According to the director general of the WHO, Tedros Adhanom Ghebreyesus, without complete data “all hypotheses are up in the air”, including the theory that the coronavirus accidentally escaped from a biosafety laboratory, which according to scientists from the organization that visited China was the least likely of the hypotheses, but not disposable.
Today, the Huanan market remains completely sealed and closely guarded by security guards. The two naves that made it up, separated by a street, continue closed five years later.
In January 2020, shortly after the first cases of the then-called “mysterious pneumonia outbreak” spread, the market closed its doors after the spread of infections among sellers and customers was detected.
Barely A day earlier, the Chinese Government had informed the WHO of the detection in Wuhan of the first cases, but by then the coronavirus was already being transmitted at full speed.
For months, researchers completely clad in white protective equipment were the only ones authorized to enter the facility to disinfect it and collect samples.
In Huanan there is no longer a trace of them or of the merchants or customers who once crowded an open-air market where you could buy everything from fruits and vegetables to fresh meat, seafood, herbs and spices.

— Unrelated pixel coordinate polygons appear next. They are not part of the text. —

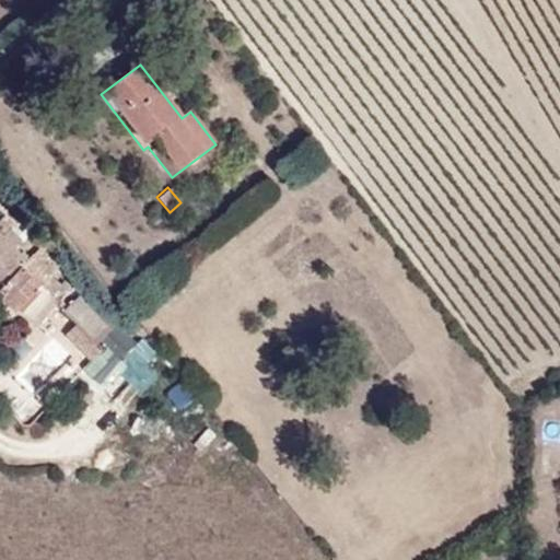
[(57,279),(34,257),(30,258),(18,246),(13,248),(0,235),(0,301),(15,316),(57,279)]
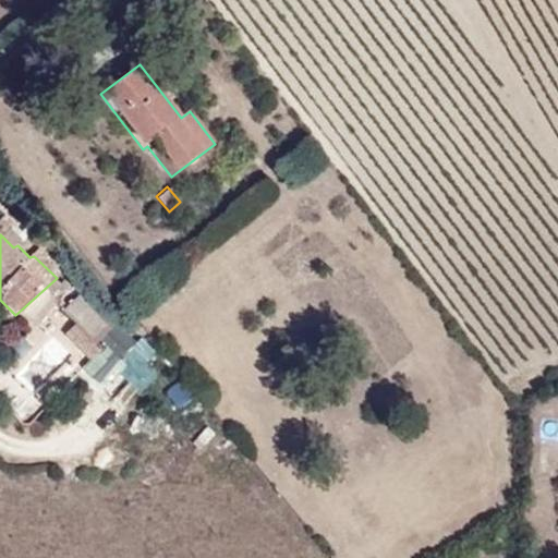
[(110,319),(80,289),(62,306),(74,318),(61,330),(89,358),(99,347),(91,338),(110,319)]
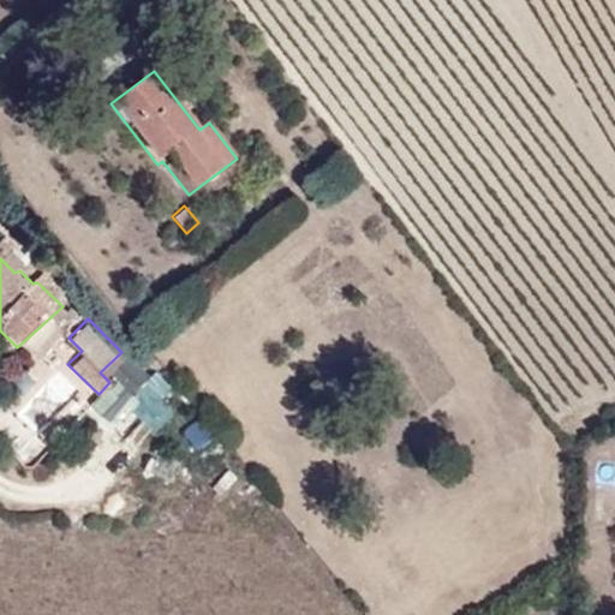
[(198,418),(181,429),(196,449),(213,439),(198,418)]
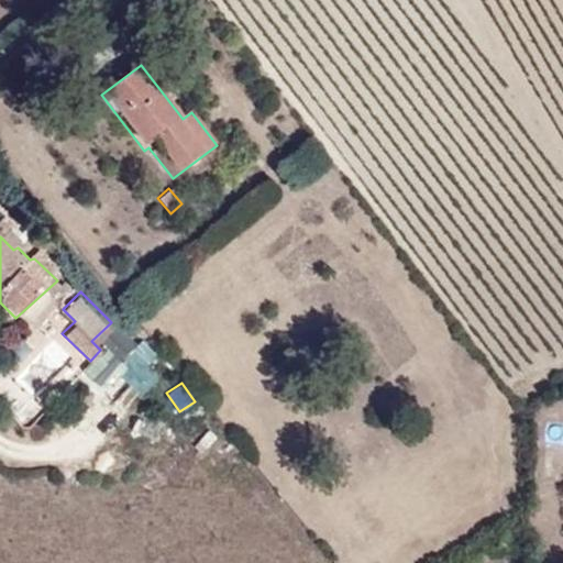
[(139,410),(132,428),(158,438),(165,420),(139,410)]
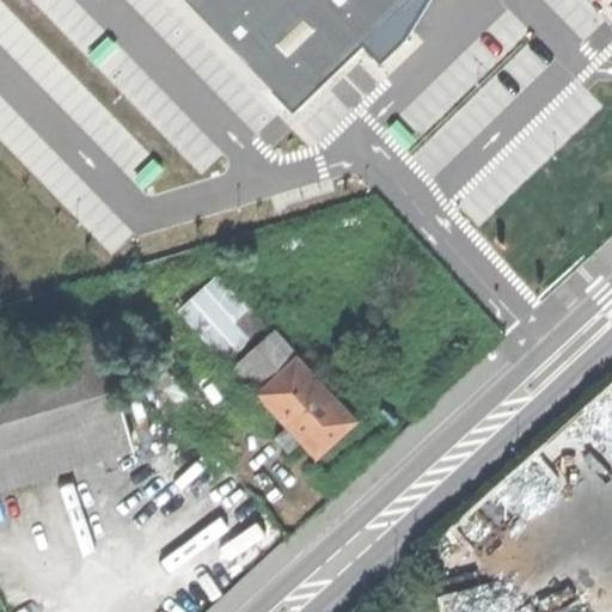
[(184,0),(293,112),(361,44),(379,63),(404,40),(429,0),(184,0)]
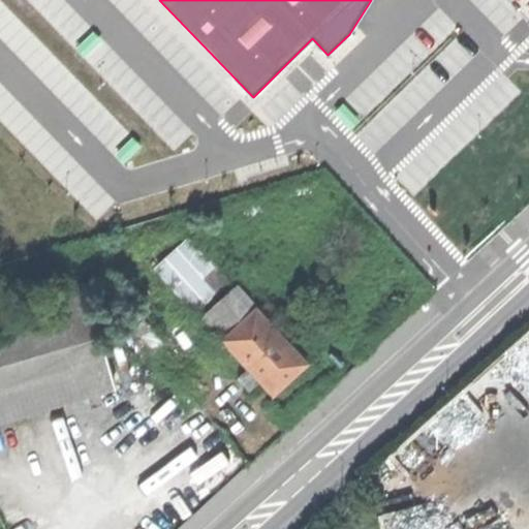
[(196,309),(231,278),(190,234),(156,265),(196,309)]
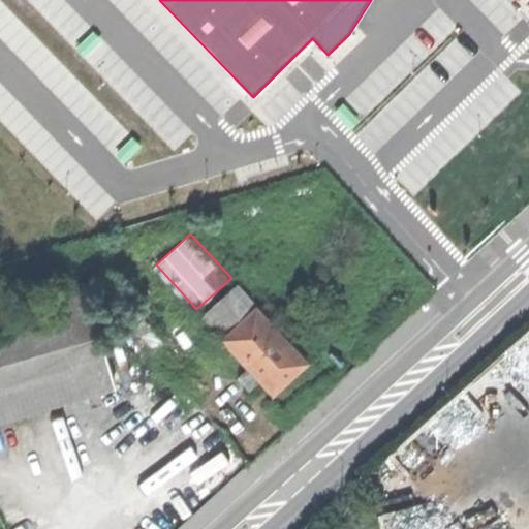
[(83,279),(0,304),(0,417),(115,382),(83,279)]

Only nearby establishments remain active, such as a large gallery that houses a hundred opticians.
No clues five years later
At the time, even the local press published that even pheasants and snakes were sold in the market and scientists suspected that certain Bats native to southern China or the pangolin could have caused the transmission.
Meanwhile, other voices did not rule out that the pathogen escaped from a laboratory, a hypothesis that still causes outrage in Beijing.
According to the WHO, China needs to share the genetic and molecular results it collected on the animal market: “The virus has not been identified in animals or animal samples from the market, nor have we found animals that have infected humans.” , indicated last year the technical person responsible for the fight against the pandemic at the WHO, Maria Van Kherkove.
He believes that more studies are needed that follow the clue to the animal that may have acted as an intermediary and answers to questions like where the animals came from.
“We also asked, with no response, for serological tests from people who worked in the market or on the farms from which the animals came”he indicates.
China defends that it has “actively supported global research” about the coronavirus, and that the experts the WHO sent “went everywhere they wanted to go.”
“They met all the people they wanted to meet and saw all the materials they wanted to see,” Spokesperson Mao Ning of the Asian country’s Foreign Ministry recently settled.